(Beginning of Text section)

Friday, April 13, 2012
Sly Fox Rt. 113 IPA – Sly Fox Brewing Company – Phoenixville PA
Once again, in my never-ending quest to sample “every” craft beer out there, I’ve come across one that I knew very little about. I had never heard of the Sly Fox Brewing Company, but was lured in by the fact that they’re canning their beer. This is a hot button topic these days…whether canning is an acceptable method of packaging the product or not…and this seemed like the perfect opportunity to test it out. Typically, I’m not impressed with cans, but in Sly Fox, I truly have a sample that I won’t be tainted by previous experience with. It does come highly recommended though…but only from a friend who grew up near where the Brewery is located, so we’ll see what that means. Here’s what the website has to say:
A big, flavorful IPA for all the hopheads out there, brewed with British Pale and Crystal malts, and hopped with Centennial, Cascade, German Northern Brewer, & UK East Kent Goldings. Bold and spicy.
16.4 OG | 113 IBUs | 7% ABV
When Sly Fox Brewing Company moved the Sly Fox Brewhouse & Eatery from its original location in Pikeland Village Square in Phoenixville across Rt. 113 and into a brand new facility in Maple Lawn Shopping Center, it marked the latest in a series of advancement made by the company since its founding nearly 15 years earlier, in December 1995.
Upgrading the original pub, which became a fixture in the town’s social life almost immediately and formed the basis for Phoenixville now boasting one of the strongest craft beer cultures in the Philadelphia suburbs, followed the opening of a production brewery in nearby Royersford in November 2004 and the addition of a canning line to the brewery in 2006, making Sly Fox the first brewery in the Mid-Atlantic region to make canned beers their primary package. That move made the company one of the forerunners of the canning revolution which has been sweeping the industry ever since; the awarding of a Gold Medal to Sly Fox Pikeland Pilsner at the 2007 Great American Beer Festival in Denver marked the first time a GABF medal of any sort had been given to a craft beer.
Sly Fox Brewhouse & Eatery will continue to be home to such popular events such as the Bock Fest & Goat Race on the first Sunday of May which draws crowds of 2,000 or more to town every year (the annual Sly Fox Maibock is named that day in honor of the goat which wins the multi-heat race), and the Robbie Burns Birthday Bash celebrating Scotland’s greatest poet in January. The second Friday in December, which was the date for the culmination of a varietal brewing program each year from 2005-2009 (one single hop beer released monthly) became a new local holiday for beer aficionados will be reinvented as a celebration of the pub’s birthday each year and will still feature the release of Sly Fox Odyssey, an imperial IPA. Phoenixville conducts a ten-week St. Patrick’s Day Boot Camp every January – February, which ends on St. Patrick’s Day and the drawing of lottery tickets in which one lucky participant wins a trip for two to Ireland.

(End of Text section)
(Beginning of Raw data)

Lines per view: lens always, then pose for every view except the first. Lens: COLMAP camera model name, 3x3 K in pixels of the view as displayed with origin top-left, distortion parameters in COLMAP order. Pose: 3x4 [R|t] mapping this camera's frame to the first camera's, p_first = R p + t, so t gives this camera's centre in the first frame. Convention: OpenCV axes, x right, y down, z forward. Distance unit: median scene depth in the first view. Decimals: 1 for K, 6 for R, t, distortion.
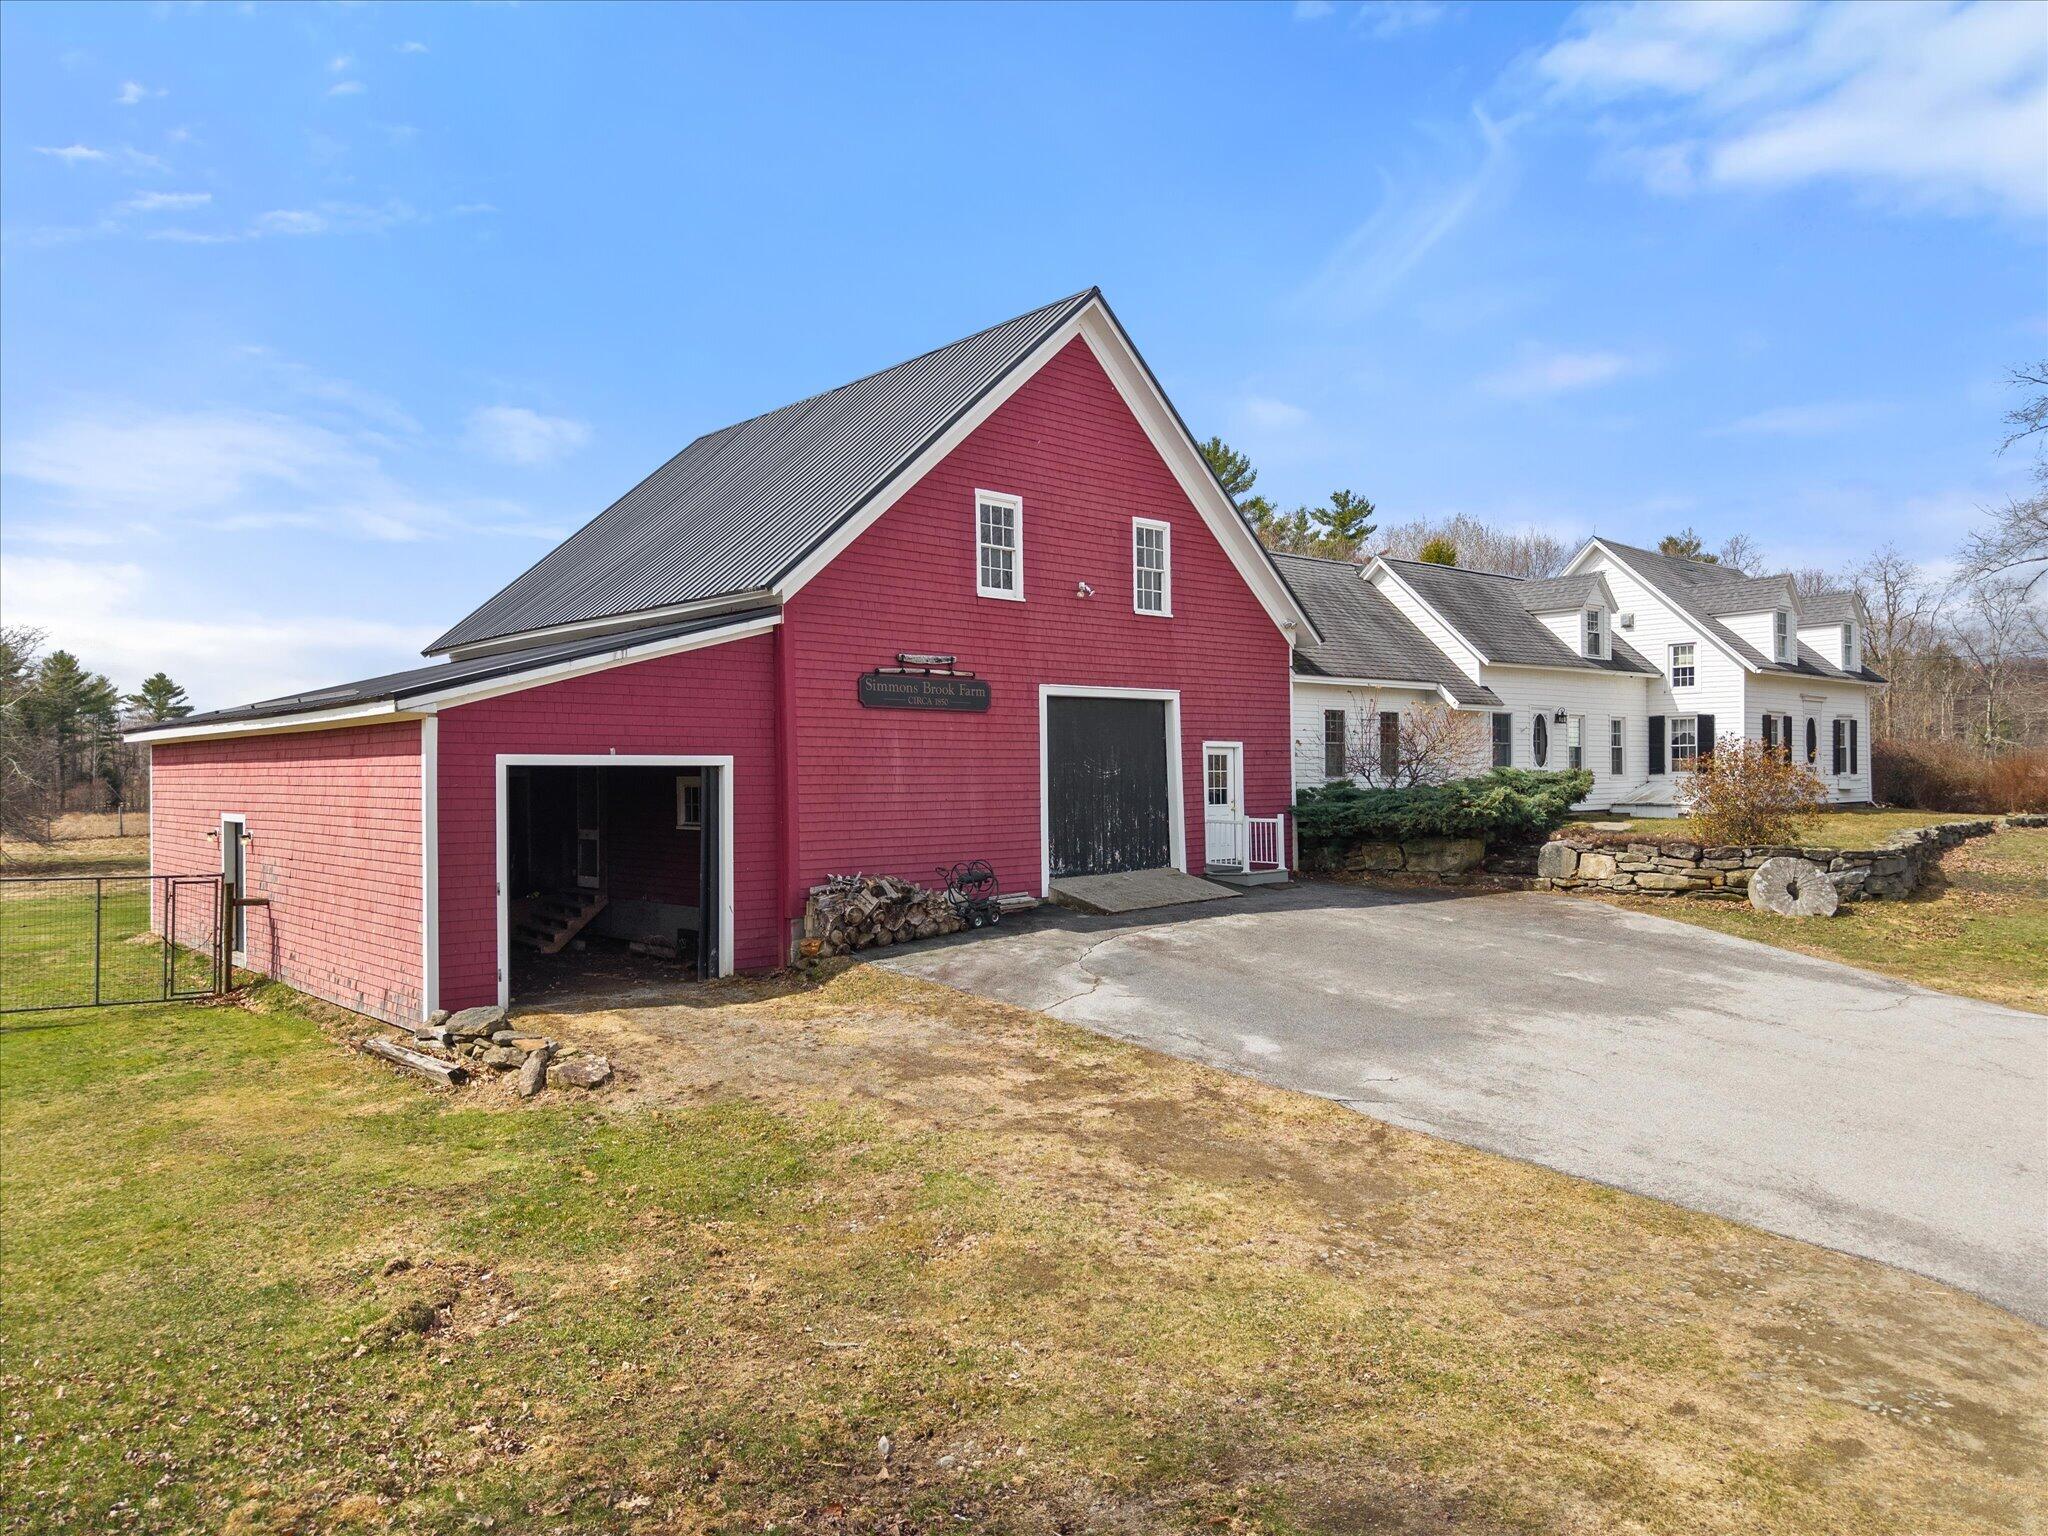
lens RADIAL K [[1399.7, 0, 1069.1], [0, 1399.7, 765.9], [0, 0, 1]] dist [0.059361, -0.089040]
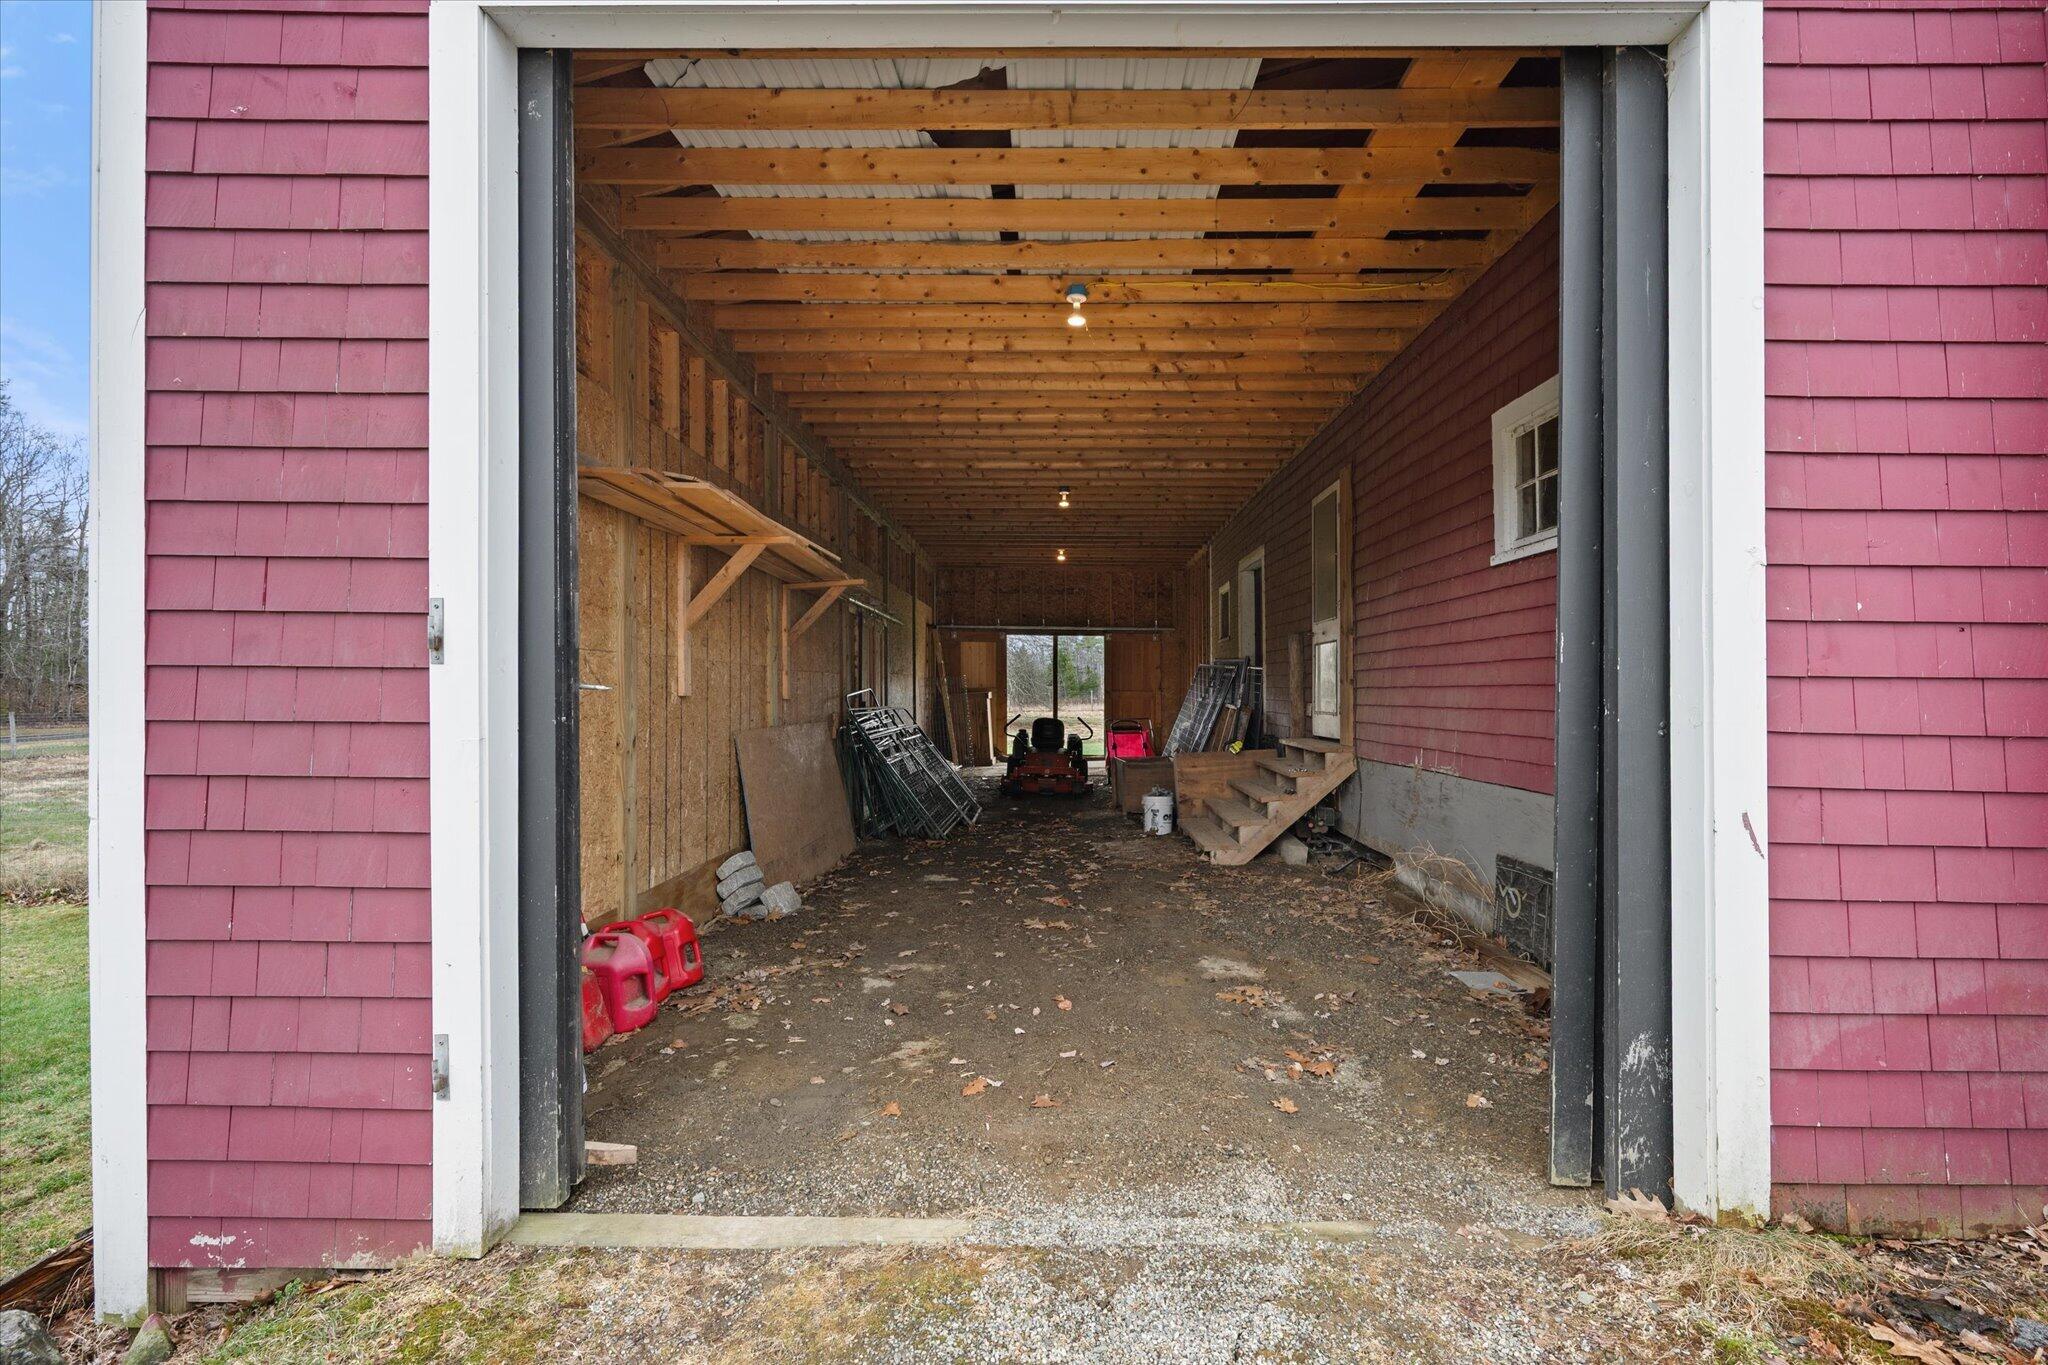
lens RADIAL K [[924.2, 0, 1065.8], [0, 924.2, 681.6], [0, 0, 1]] dist [-0.000484, -0.000070]
pose [[0.726005, 0.000465, -0.687689, -0.176256], [-0.003481, 0.999989, -0.002998, 0.066127], [0.687680, 0.004571, 0.725999, 0.676071]]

(End of Raw data)

> Exercise aim: Print the passage of the Sly Fox IPA review from "Upgrading the original" to "a craft beer." word for word.

> Response to the exercise:
Upgrading the original pub, which became a fixture in the town’s social life almost immediately and formed the basis for Phoenixville now boasting one of the strongest craft beer cultures in the Philadelphia suburbs, followed the opening of a production brewery in nearby Royersford in November 2004 and the addition of a canning line to the brewery in 2006, making Sly Fox the first brewery in the Mid-Atlantic region to make canned beers their primary package. That move made the company one of the forerunners of the canning revolution which has been sweeping the industry ever since; the awarding of a Gold Medal to Sly Fox Pikeland Pilsner at the 2007 Great American Beer Festival in Denver marked the first time a GABF medal of any sort had been given to a craft beer.